Business Challenge
When we were brought on, this NGO’s network of websites were in trouble. Our AWS DevOps Consultants performed an extensive audit that revealed a slew of major security issues and dozens of critical-but-untracked AWS resources (RDS, EC2, IAM, ElastiCache, S3, Route53, SES, SNS, VPN ). The codebase had been untouched for over two years, and there was no documentation about the building or deployment process.
AWS DevOps Transformation
Critical security updates and patches were made on the codebase, all secrets and configs which had been hard-coded were pulled out during application dockerization. A CI/CD pipeline was developed using Gitlab that automatically built and deployed each application for testing as commits were made to the development branch. Existing AWS resources were migrated without downtime to a new version-controlled and Terraform-managed VPC. Infrastructure, application code, and configuration are all now checked into version control, allowing easy rollbacks to occur. Security is now granular, with user and application-specific permissions to cloud and database resources conforming to the principle of least privilege.
The websites are now self-healing and easily scalable. Full logging, monitoring, and alerting allow the engineering team to pinpoint the source of problems quickly and nip problems in the bud. Hundreds of DNS entries were audited and migrated to a new CDN provider which has helped eliminate malicious traffic.
Results
Repository changes in Gitlab start a build process, creating a new docker image stored in the EC2 Container Registry, which is automatically deployed to a testing environment. Once tests pass and the team is satisfied, the image is promoted to production. Regressions are captured in the pipeline and stopped at the door prior to getting to production.
We provide 24/7 managed AWS support to the infrastructure and monitoring the applications allows engineers the ability to instantly detect issues with their deployments and alert the team. Prometheus, Alertmonitor, and Grafana provide metrics and alerting to the team.

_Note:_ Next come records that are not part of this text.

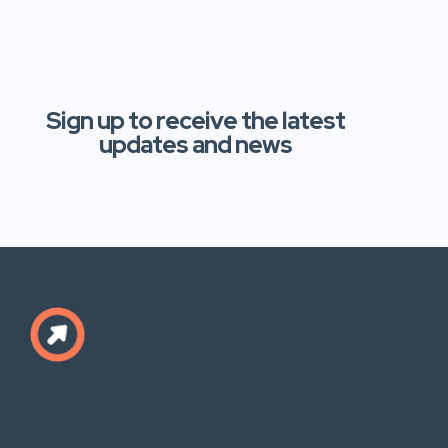
Sign up to receive the latest
updates and news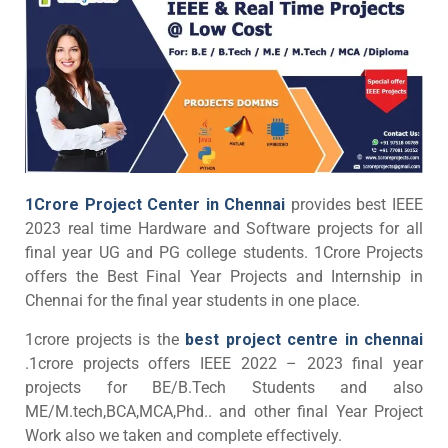
1Crore Project Center in Chennai
provides best IEEE
2023 real time Hardware and Software projects for all
final year UG and PG college students. 1Crore Projects
offers the Best Final Year Projects and Internship in
Chennai for the final year students in one place.
1crore projects is the
best project centre in chennai
.1crore projects offers IEEE 2022 – 2023 final year
projects for BE/B.Tech Students and also
ME/M.tech,BCA,MCA,Phd.. and other final Year Project
Work also we taken and complete effectively.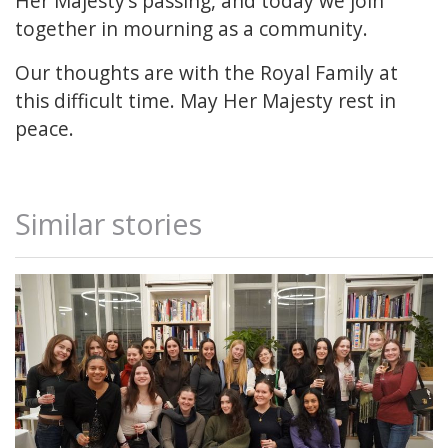
Her Majesty’s passing, and today we join
together in mourning as a community.
Our thoughts are with the Royal Family at
this difficult time. May Her Majesty rest in
peace.
Similar stories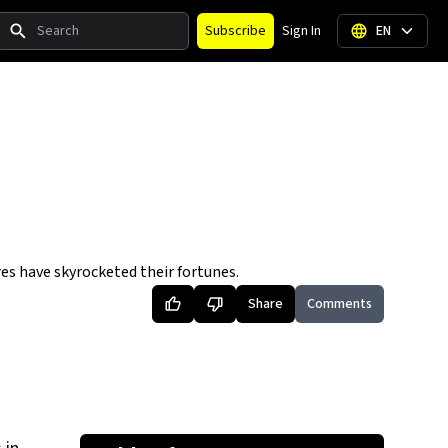
Search
Subscribe
Sign In
EN
res have skyrocketed their fortunes.
Share
Comments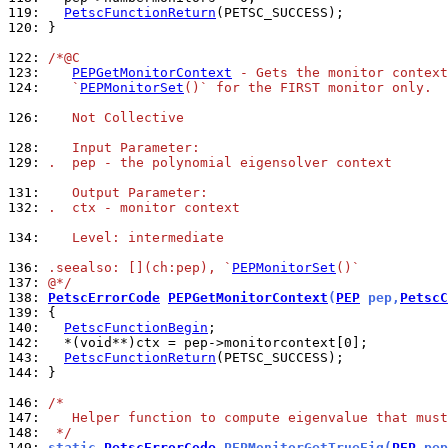
119: 
PetscFunctionReturn
120: 
}

122: 
/*@C
123: 
PEPGetMonitorContext
 - Gets the monitor context
124: 
   `
PEPMonitorSet
()` for the FIRST monitor only.
126: 
   Not Collective
128: 
   Input Parameter:
129: 
.  pep - the polynomial eigensolver context
131: 
   Output Parameter:
132: 
.  ctx - monitor context
134: 
   Level: intermediate
136: 
.seealso: [](ch:pep), `
PEPMonitorSet
()`
137: 
@*/
138: 
PetscErrorCode
PEPGetMonitorContext
(
PEP
 pep,
PetscC
139: 
140: 
PetscFunctionBegin
142: 
143: 
PetscFunctionReturn
144: 
}

146: 
/*
147: 
   Helper function to compute eigenvalue that must
148: 
 */
149: 
static 
PetscErrorCode
 PEPMonitorGetTrueEig(
PEP
 pep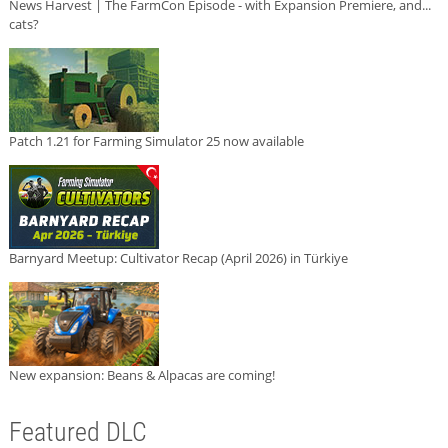
News Harvest | The FarmCon Episode - with Expansion Premiere, and...
cats?
Patch 1.21 for Farming Simulator 25 now available
Barnyard Meetup: Cultivator Recap (April 2026) in Türkiye
New expansion: Beans & Alpacas are coming!
Featured DLC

The engineering team is able to Build, Test, Deploy, and Monitor their work without having to be involved in the infrastructure at all. This is because the tooling allows them to access the items they need to ensure the applications are behaving correctly and consistently performant.
Non-production environments are spun down each night, and are instantiated as developers need them, keeping costs absurdly low. When a new environment is spun up teams with access can start using it immediately, as it mirrors the existing production environment. Standing up new environments takes less time than making a pot of coffee.
Conclusion
Our DevOps Engineers are able to build, test, and deploy new features automatically. Entire environments can be instantiated at the push of a button. Promotion, rollbacks, backing up, and restoring state can be done without breaking a sweat. The team is able to ship changes to the applications into different environments during development & testing and efficiently deploy them to the cloud at scale. The team can focus on delivering much-needed new features.